Rat stellt sich den Bürgern
Am Mittwoch lange geforderte Einwohnerversammlung zur Zukunft von Bergen
Bergen. Bergen. Eingemeindung nach Falkenstein - oder doch nicht? Zur Einwohnerversammlung am Mittwoch, 19 Uhr im Bürgerbegegnungszentrum sind die Bergener aufgerufen, ihre Erwartungen, Befürchtungen und Ansichten zu dem vom Gemeinderat eingeleiteten Anschluss an Falkenstein zu äußern. Dann wird es auch die von Anschlussgegnern seit Wochen eingeforderte Stellungnahme des Rates geben. Mit einer Unterschriftensammlung hatten sie darauf gedrängt, dass die Versammlung einberufen wird.
In zwei Lager hat der am 22. Juni gefällte Beschluss Bergen geteilt. Einige postulieren, die Bürger seien vor vollendete Tatsachen gestellt worden und die Entscheidung im stillen Kämmerlein ohne Einbeziehung der Bürger zustande gekommen. Zudem wird befürchtet, dass mit dem Anschluss an Falkenstein Bürgernähe verloren gehe. Die Zukunft liege darin, den Verwaltungsverband Jägerswald zur Einheitsgemeinde weiterzuentwickeln. Andere wiederum stehen hinter dem Rat und sehen in der Veränderung eine Chance für ihr Dorf und finanzielle Vorteile. Sie verweisen auf die historische, kulturelle und kirchliche Bindung Bergens, bestehende Verkehrsanbindung und die weiterführenden Schulen in der Stadt. Auch auf die Auseinandersetzungen um die Zukunft Bergen in den 1990er-Jahren wird verwiesen.
Wird die Eingemeindung am 1. Januar 2011 Realität, hat das nicht nur für Bergen, sondern auch für den Verwaltungsverband Jägerswald Konsequenzen.
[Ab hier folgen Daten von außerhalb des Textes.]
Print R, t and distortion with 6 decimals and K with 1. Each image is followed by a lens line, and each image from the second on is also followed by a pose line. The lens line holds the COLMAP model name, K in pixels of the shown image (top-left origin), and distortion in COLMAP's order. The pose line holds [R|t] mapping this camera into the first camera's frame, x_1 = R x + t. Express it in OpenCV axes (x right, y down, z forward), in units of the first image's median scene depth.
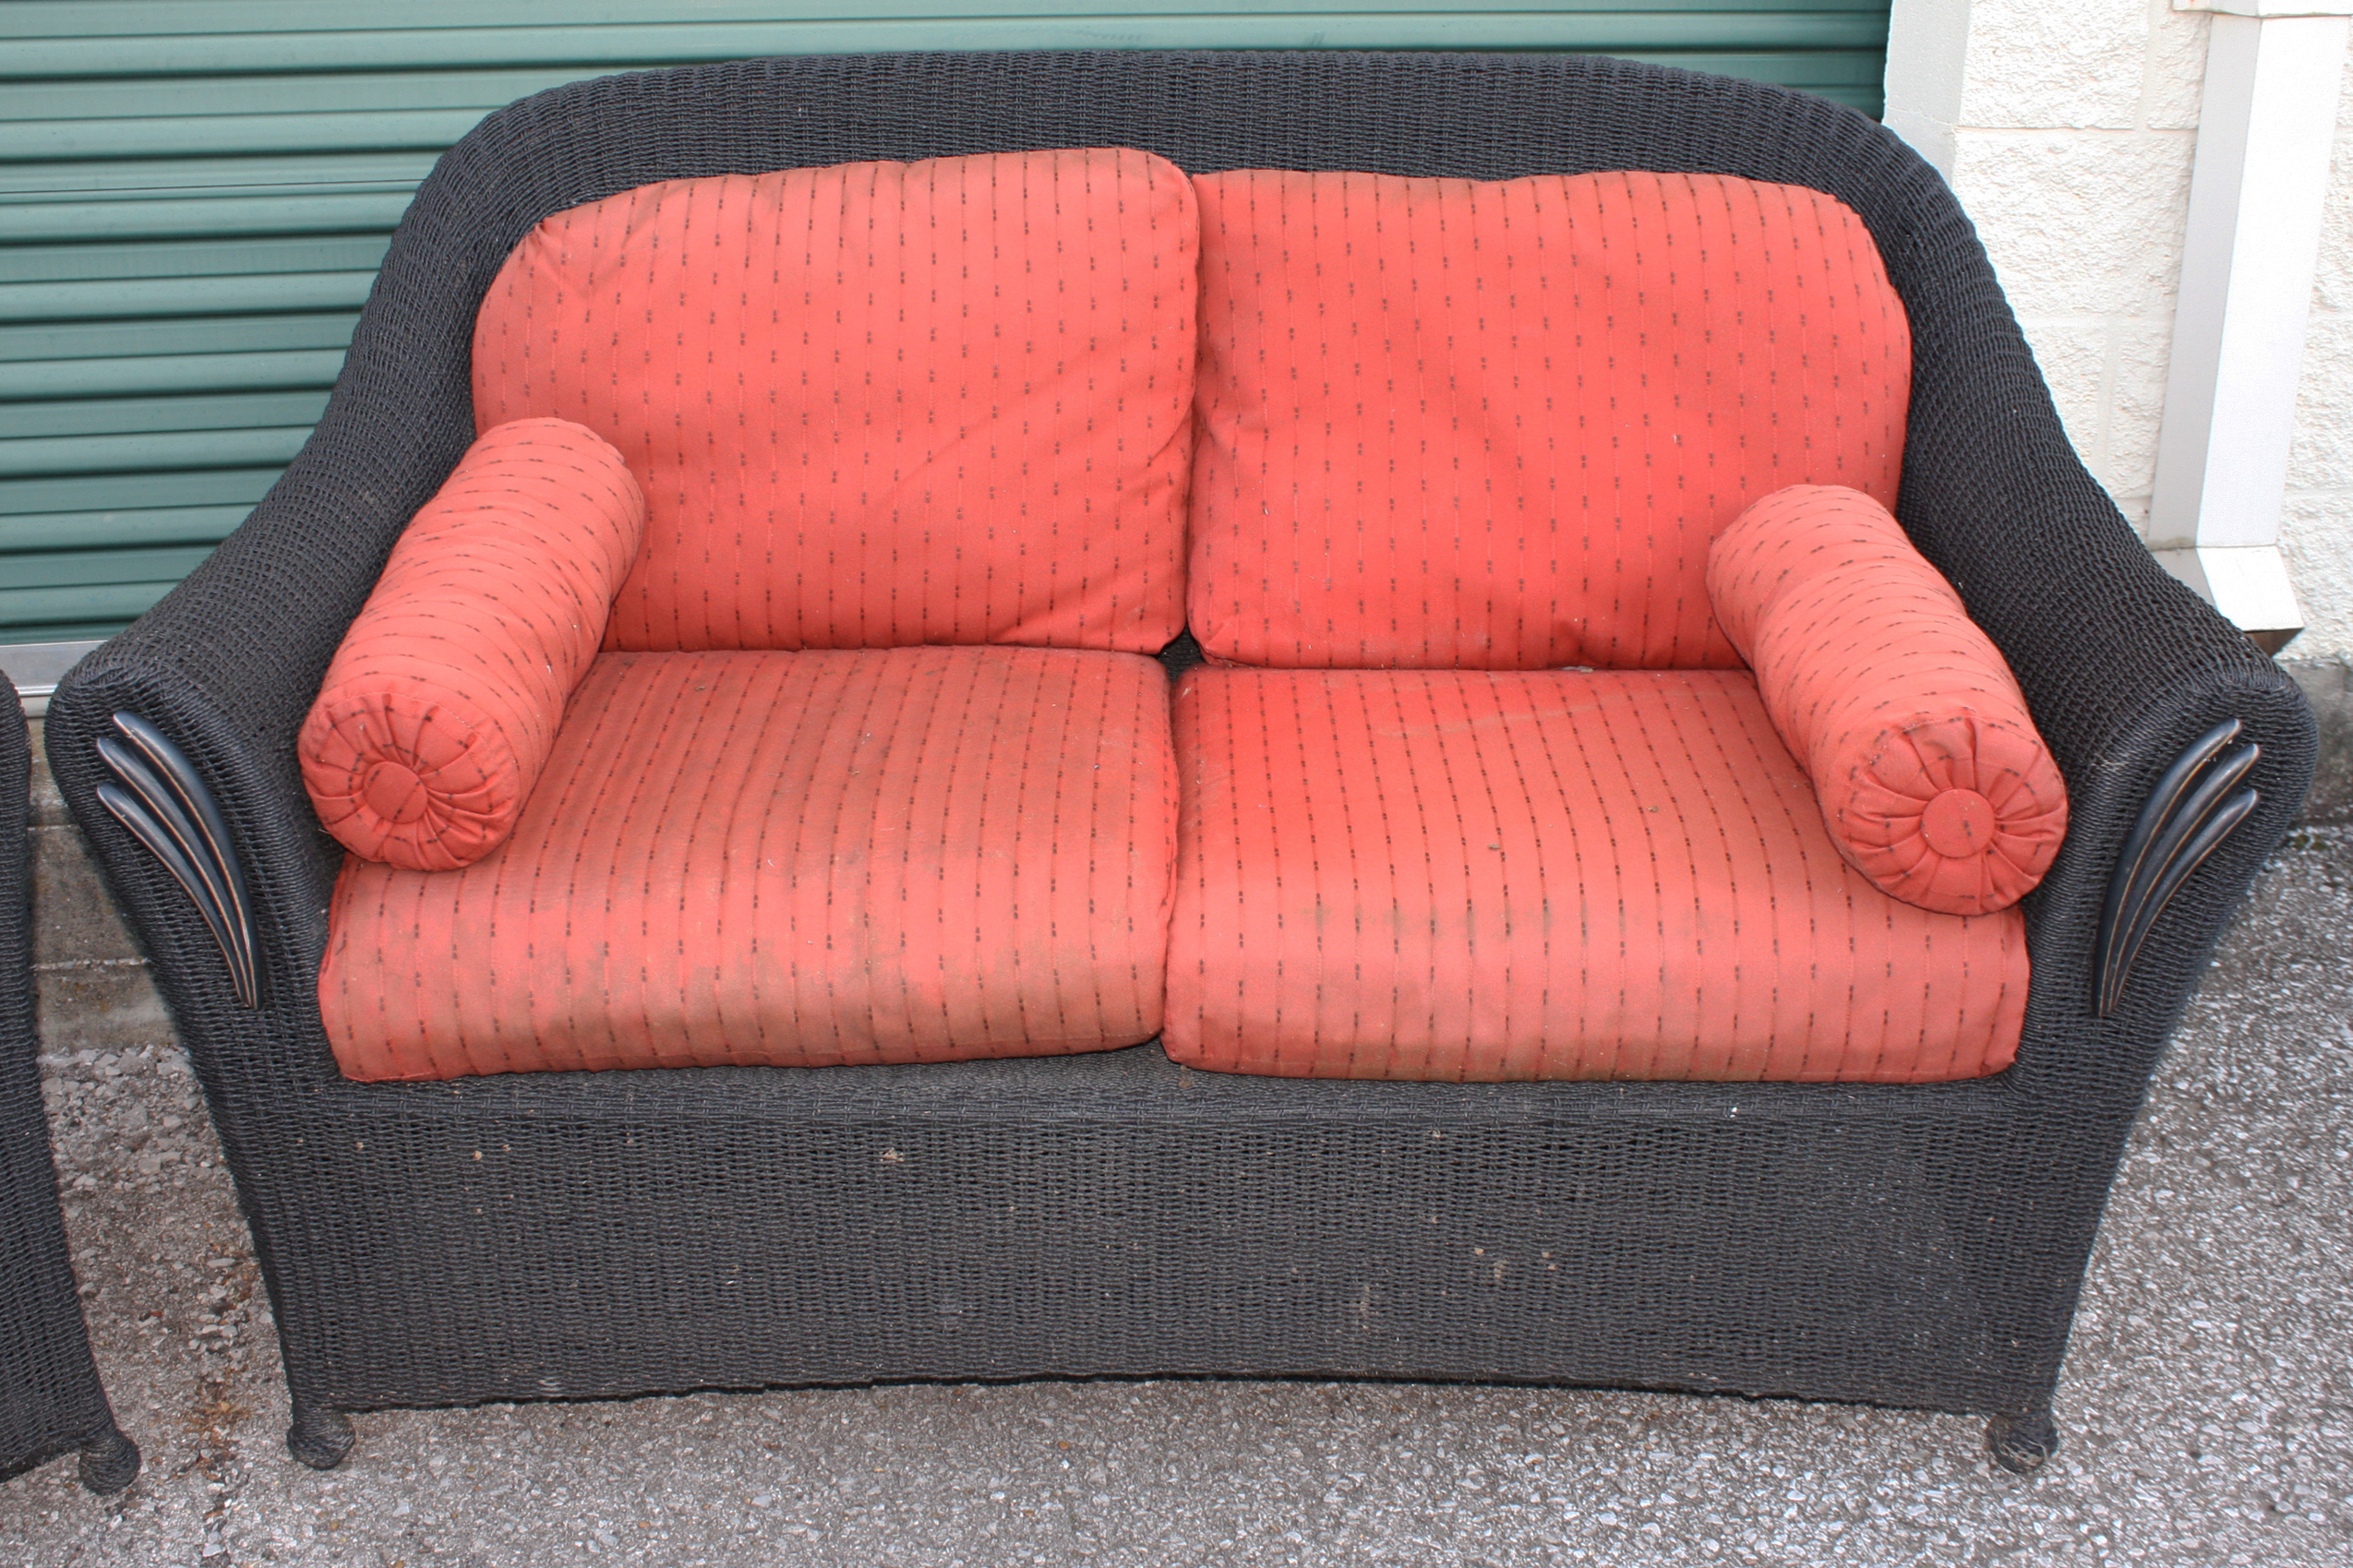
lens RADIAL K [[2611.7, 0, 1168.3], [0, 2611.7, 793.6], [0, 0, 1]] dist [-0.093067, 0.000000]
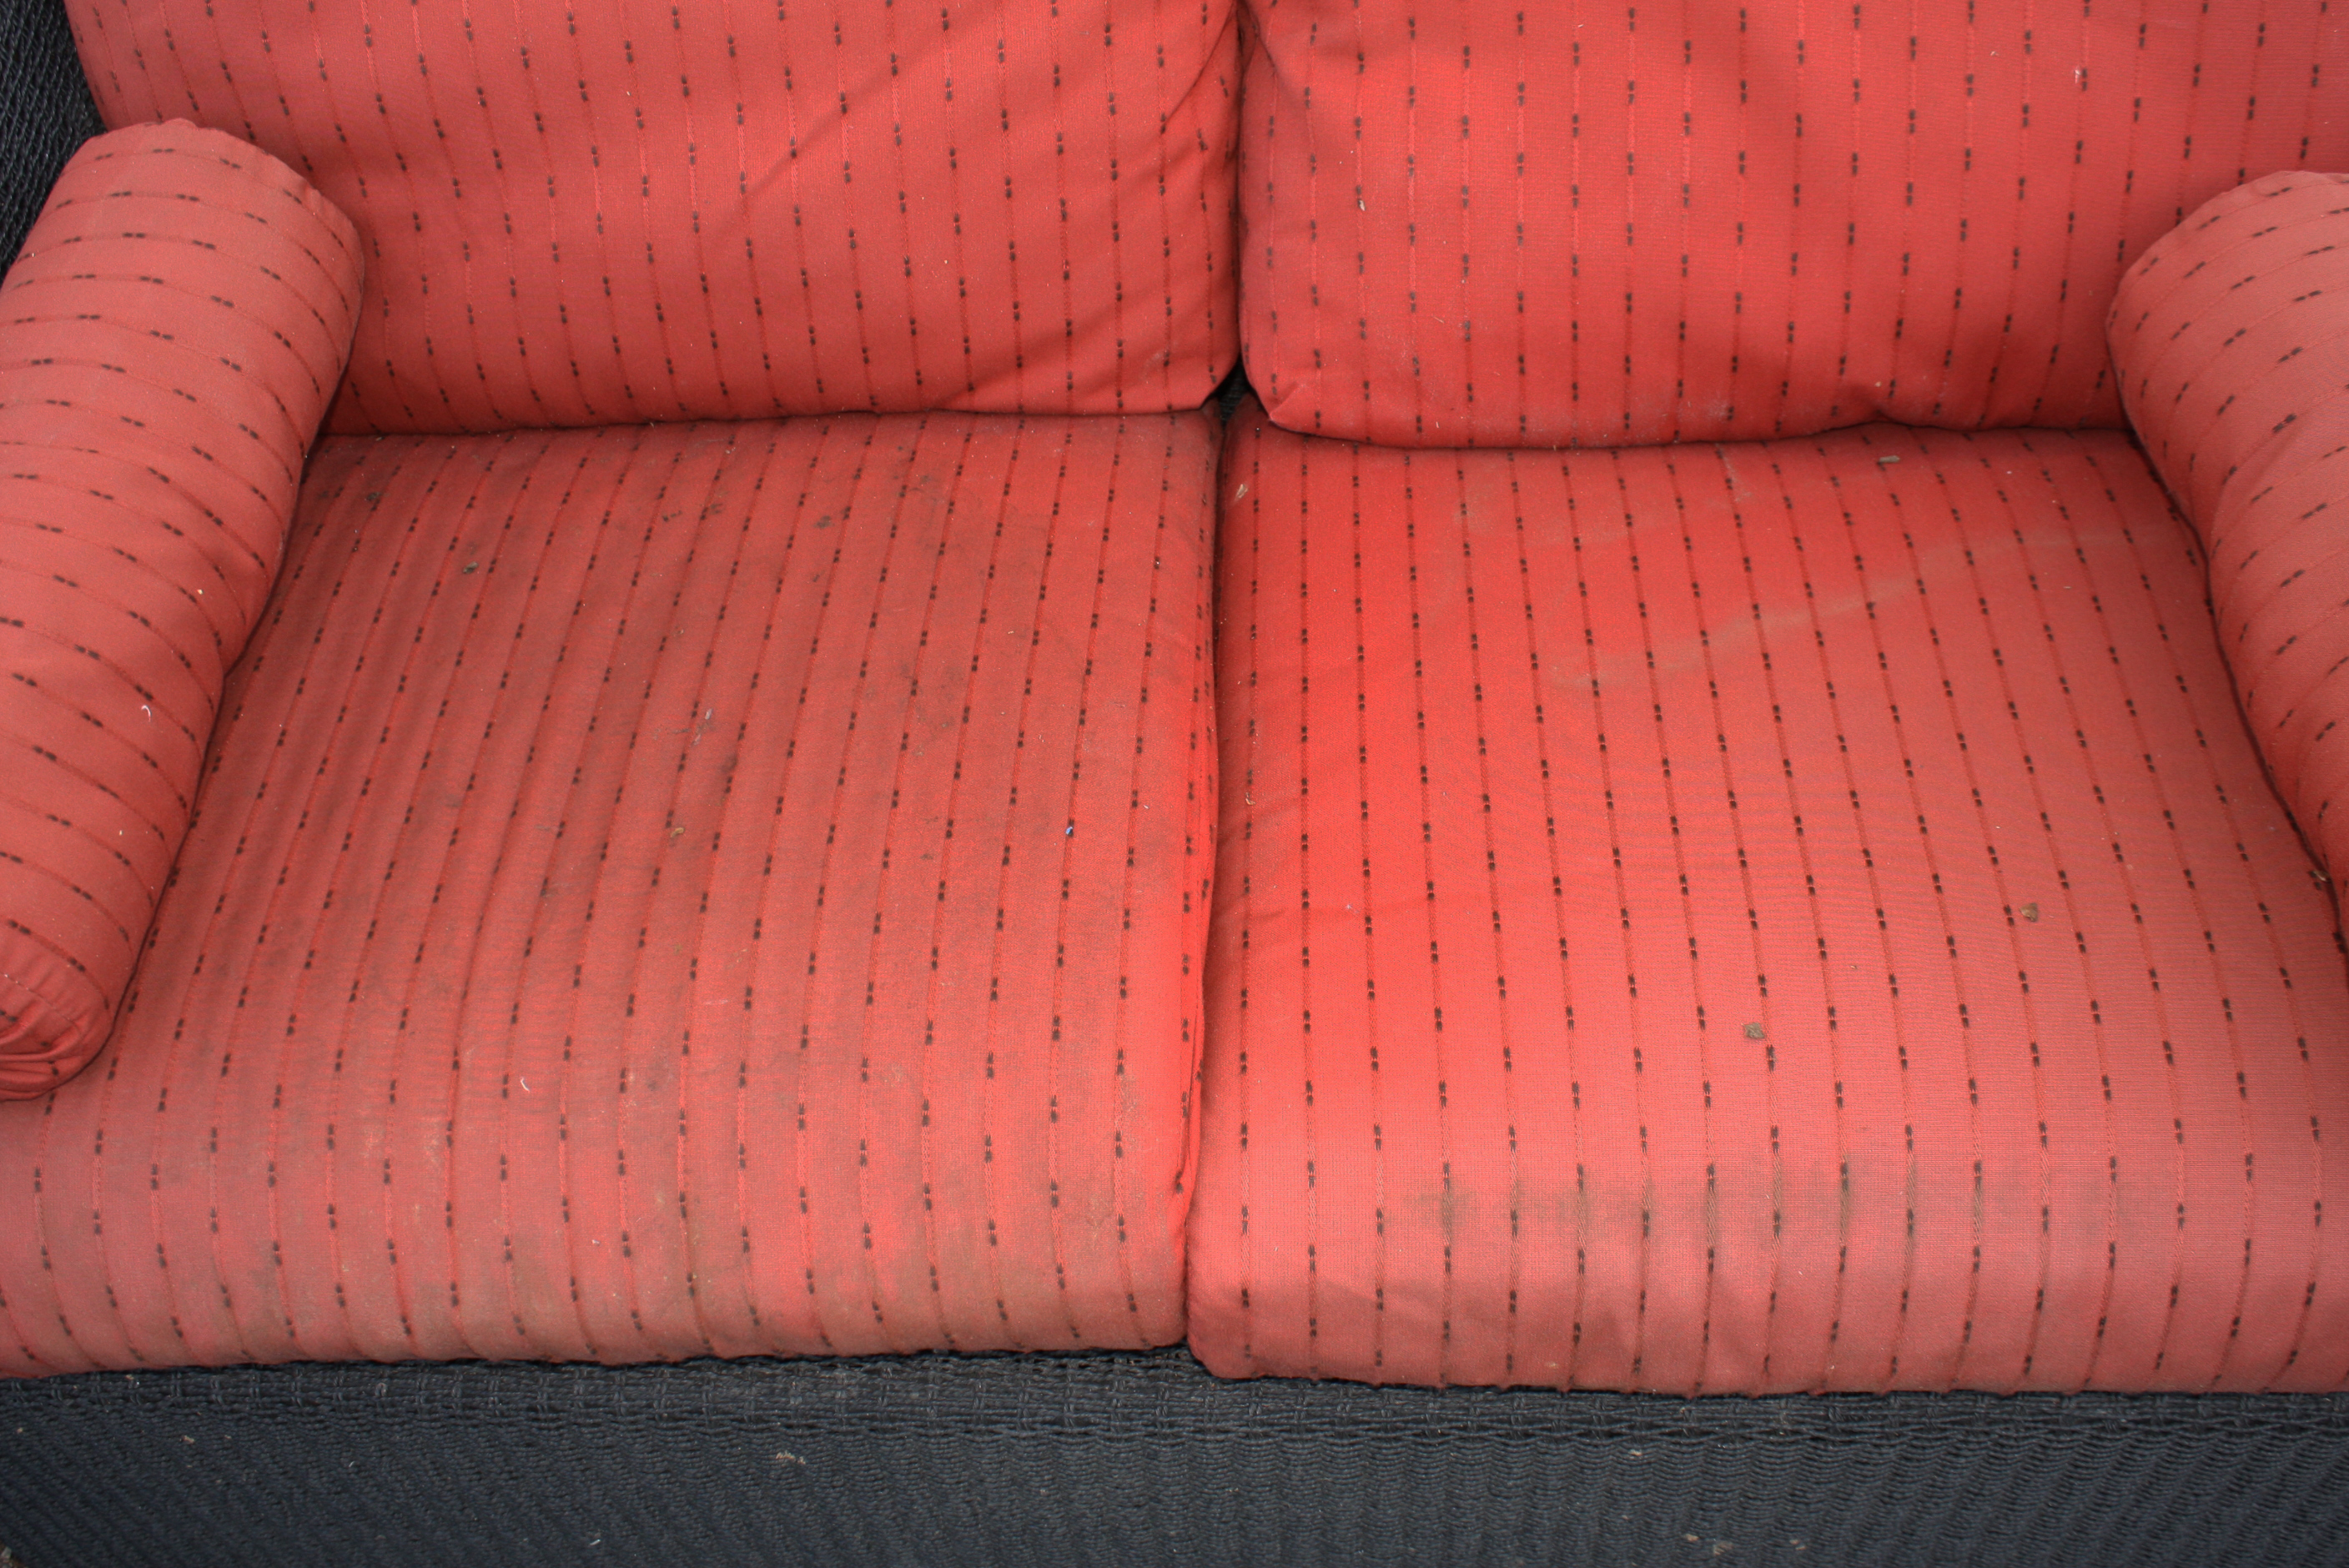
lens RADIAL K [[2239.9, 0, 1164.9], [0, 2239.9, 771.7], [0, 0, 1]] dist [-0.085012, 0.000000]
pose [[0.996693, -0.021739, -0.078292, 0.033762], [0.052004, 0.911019, 0.409072, -0.228429], [0.062433, -0.411791, 0.909137, 0.547842]]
Am 10. August hatte der Gemeinderat Bergen beschlossen, dem Verband den Rücken zu kehren. Damit erklären sich allerdings die anderen Mitgliedsgemeinden Werda, Theuma und Tirpersdorf nicht einverstanden. Sie haben in der Verbandsversammlung am 18. August gegen den Austritt Bergens und für die Bildung einer Einheitsgemeinde gestimmt.
Im Gegensatz zu den Austrittsbefürwortern befürchten die Bürgermeister der anderen Gemeinden gravierende Auswirkungen auf die Region, etwa die Bildungseinrichtungen. Verwaltungsverbandschefin Carmen Funke, zugleich Bürgermeisterin von Werda, betont in diesem Zusammenhang, dass nach dem Abschied Bergens "ein weiterer Bestand der Grundschulen in Werda und Tirpersdorf mehr als nur infrage stehen dürfte".
Das letzte Wort in beiden Verfahren haben Landratsamt als Rechtsaufsichtsbehörde und Innenministerium. Verliert Bergen ab 1. Januar 2011 seine politische Selbstständigkeit, tritt Falkenstein die Rechtsnachfolge im Verwaltungsverband Jägerswald an.